Monday, May 24, 2010

Collegiate Grades and Homeschool Reflections

Grades are in.  A's and B's all around!  YAH!!!

So . . . Baby Boy is finishing up with his Chemistry co-op class this week and that will be the "official" end of his high school studies.

We're taking summer session together at the community college and then I am thinking of transferring to one of the local universities in the fall since I have some credits left over from my first attempt at higher education. 

That is, of course, provided the financial aide package is on point.  If not, we'll both be back at the community college in the fall, LOL.  I think I can do one more semester there without going over the amount of transferable credits. 

I'm pretty late applying, and I know that the good money goes to the early birds.  I'm writing scholarship essays like nobody's business.  If anyone has an award winning essay they would like to part with for a small fee . . . email me.  Just kidding.  Well, not really.  Sort of.

Naturally, I'm starting to reflect back on what homeschooling and the strange progression of the last few months has meant to both of us.  Baby Boy is taking it all in stride.  I'm having mini breakdowns three or four times a day, LOL.  I'm all about the feelings.

The real light bulb moment came when I was writing an application essay.  They wanted to know my background and interests and how I came to be in the position to apply for entrance to their school.  As I sat in front of the keyboard grasping for some order in my crazy life, it suddenly hit me!

All of those years, I thought I was teaching him, but it really has become something of a paradox.  I have learned so much from him over the years.  He has taught me to have patience with those who are less capable than I am.  He taught me to slow down and relish the process instead of rushing to the reward.  He taught me that when someone doesn’t understand what I am saying, it is unacceptable to simply repeat.  I have to think hard and actually find a new, different and innovative way to express myself.  He taught me that when in an impossible situation, giving up is not an option.  Creative crisis management is always in order.  Most importantly, he has given me a love of learning.  When I was younger, I was a good student, but not an enthusiastic one.  I have learned in these few years that learning is not only necessary but it is fun.  An adventure, if you will. 

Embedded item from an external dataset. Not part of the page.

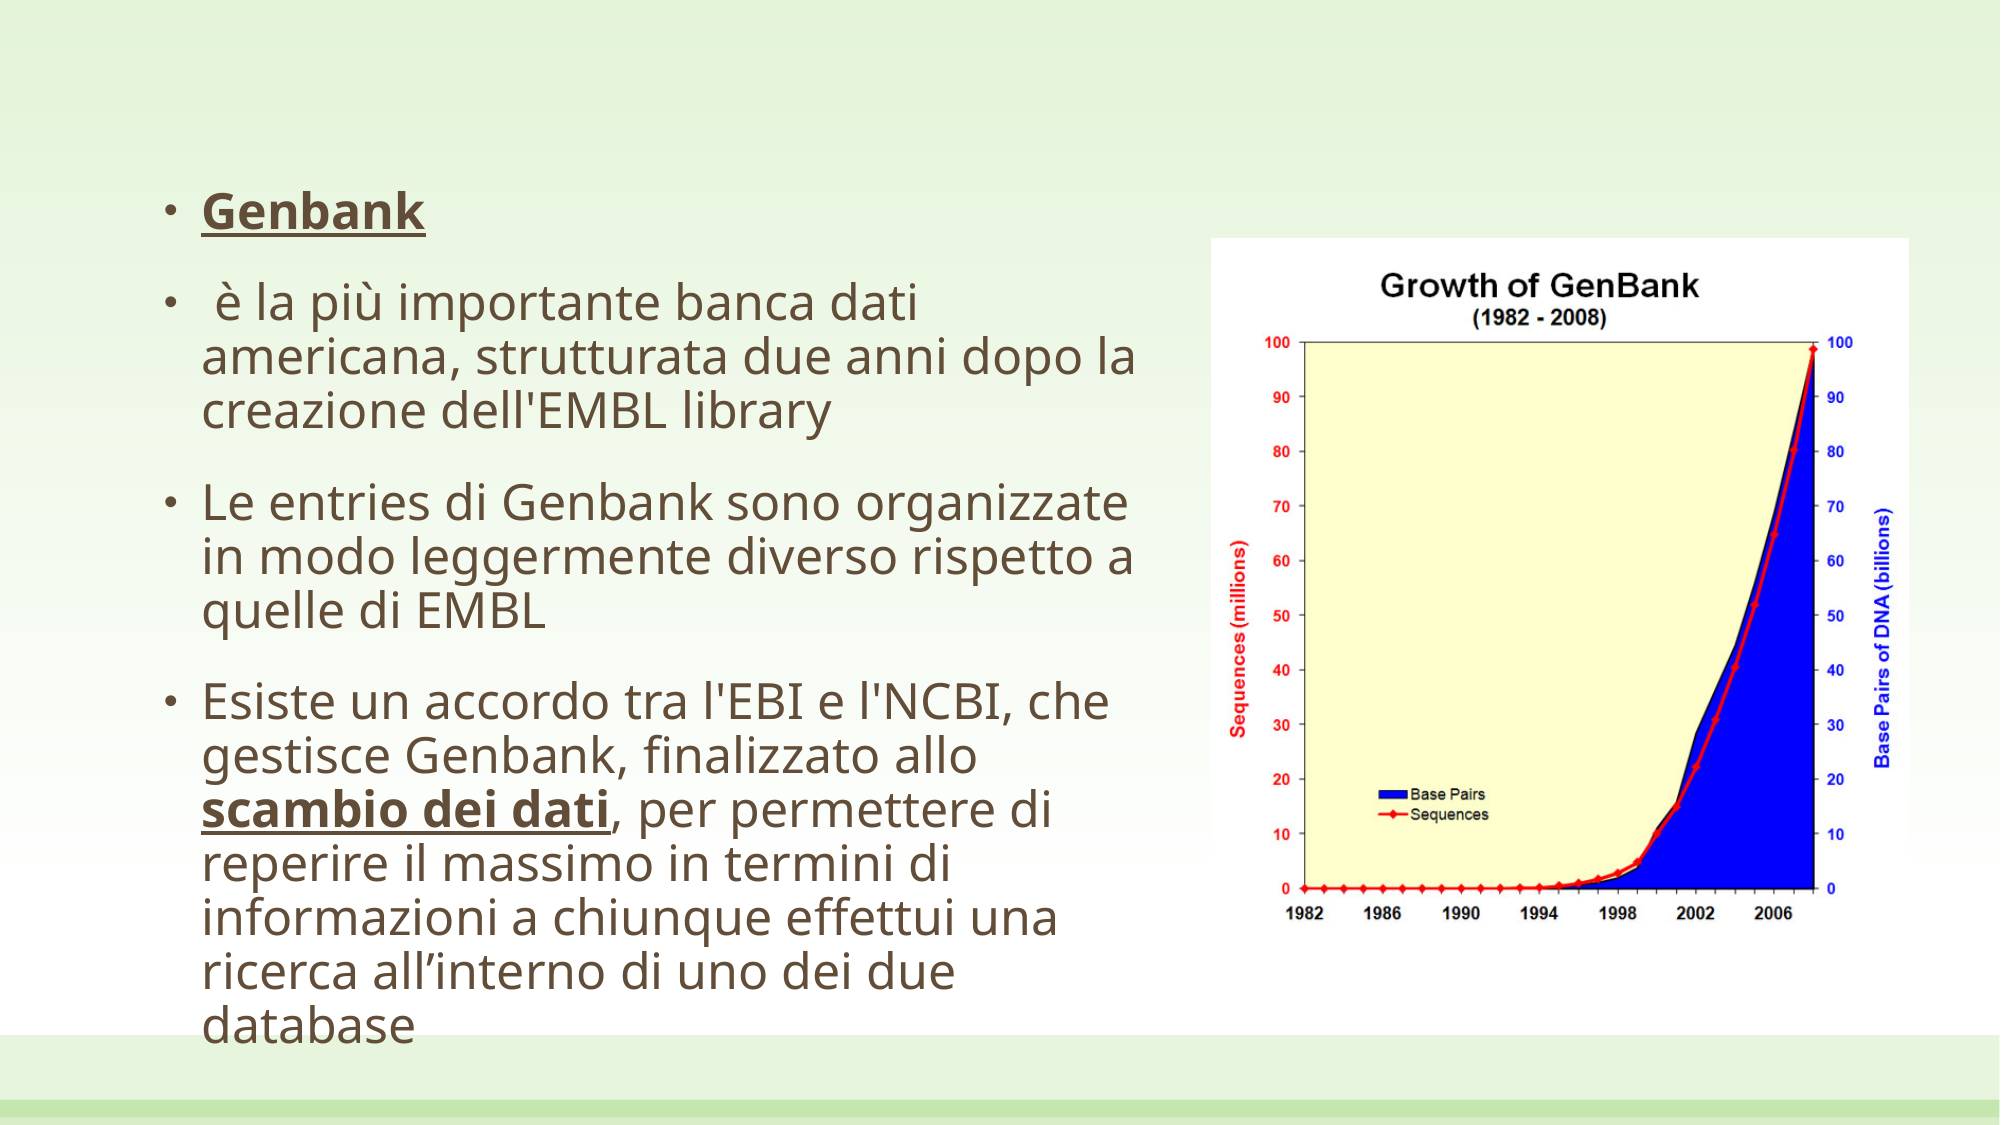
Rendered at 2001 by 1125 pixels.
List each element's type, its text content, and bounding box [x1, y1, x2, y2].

list Genbank è la più importante banca dati americana, strutturata due anni dopo la creazione dell'EMBL library Le entries di Genbank sono organizzate in modo leggermente diverso rispetto a quelle di EMBL Esiste un accordo tra l'EBI e l'NCBI, che gestisce Genbank, finalizzato allo scambio dei dati, per permettere di reperire il massimo in termini di informazioni a chiunque effettui una ricerca all’interno di uno dei due database [141, 81, 1154, 794]
picture [1211, 238, 1909, 953]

It was such an amazing journey that he and I shared.  Now it is time for us to both fulfill our own individual educational goals.  I will always be proud of him and I hope he is proud of me as well.   

We'll be attending a small graduation party this weekend.  I'm going to see if I can cry all week so that I run out of tears and don't embarrass both him and myself at the party.   Wish me luck with that, LOL.


Until next time . . .

Wednesday, May 19, 2010

Nothing Turns to Something

I have been sooooooooo busy doing absolutely nothing! 

It's been wonderful!  Fabulous!  Incredible!

Of course today I'm starting my housework, paperwork, all that fun (NOT!) stuff I've been neglecting so far this week.  But it certainly has been fun-filled neglectful few days.

Oh, I'm short on words because I'm dieting.  The words I'm really feeling aren't appropriate for daytime viewing. 

** Email me later on tonight . . . and I'll give you a scathing review of how I feel about dieting, LOL.**

Have a Wonderful Wednesday!

Until next time . . .

Friday, May 14, 2010

The Beginning? The End? I'm Not Sure.

Today is the last day of the semester.

Baby Boy and I have given everything we have to give.  E.V.E.R.Y.T.H.I.N.G.

This has been such a learning experience for both of us.

Baby Boy with it being his first time in a classroom in ages . . . since elementary school.  Dealing with personalities that aren't his or mine or Mom #2's.  Dealing with much stricter deadlines and expectations than I gave him.  I've really tried to prepare him, but Mom is Mom.  If you aren't there yet, you'll know what I mean soon.  You can do all the hard work and still have a little shock.  Actually you can have a lot of shock.  Trust Me.

As for myself, I haven't been in school in almost twenty years and I am learning how to deal with EVERYTHING.  I can't begin to tell you how different it is squeezing school and homework and studying in with all my regular Motherly and Wifely duties.  I think I may be delirious.  I'm not sure yet.  I'll let you know later, LOL.  I'm dealing with shock too.  Maybe more than Baby Boy.  Who's to say?

RIGHT NOW we are both sitting at the computer like fiends and hitting refresh, refresh, refresh, waiting for final grades to come in.  We're both cautiously optimistic.  We've worked hard.  That's what really matters.

Right?

Well, that AND making all As.

I know.  I have a problem.


It should be a great two weeks . . . you know . . . until Summer Session begins. 


Until next time . . .

Wednesday, May 5, 2010

Lettuce Ole'

Mom #2 enjoyed her first harvest of the season this morning.   I don't touch the garden, because we want it to grow . . . not die.  I have the worst luck with plants. 

See how lovely the lettuce looks?
She picked out the biggest prettiest one to bring inside.

We're going to shred it on some yummy tacos for our Cinco De Mayo dinner tonight!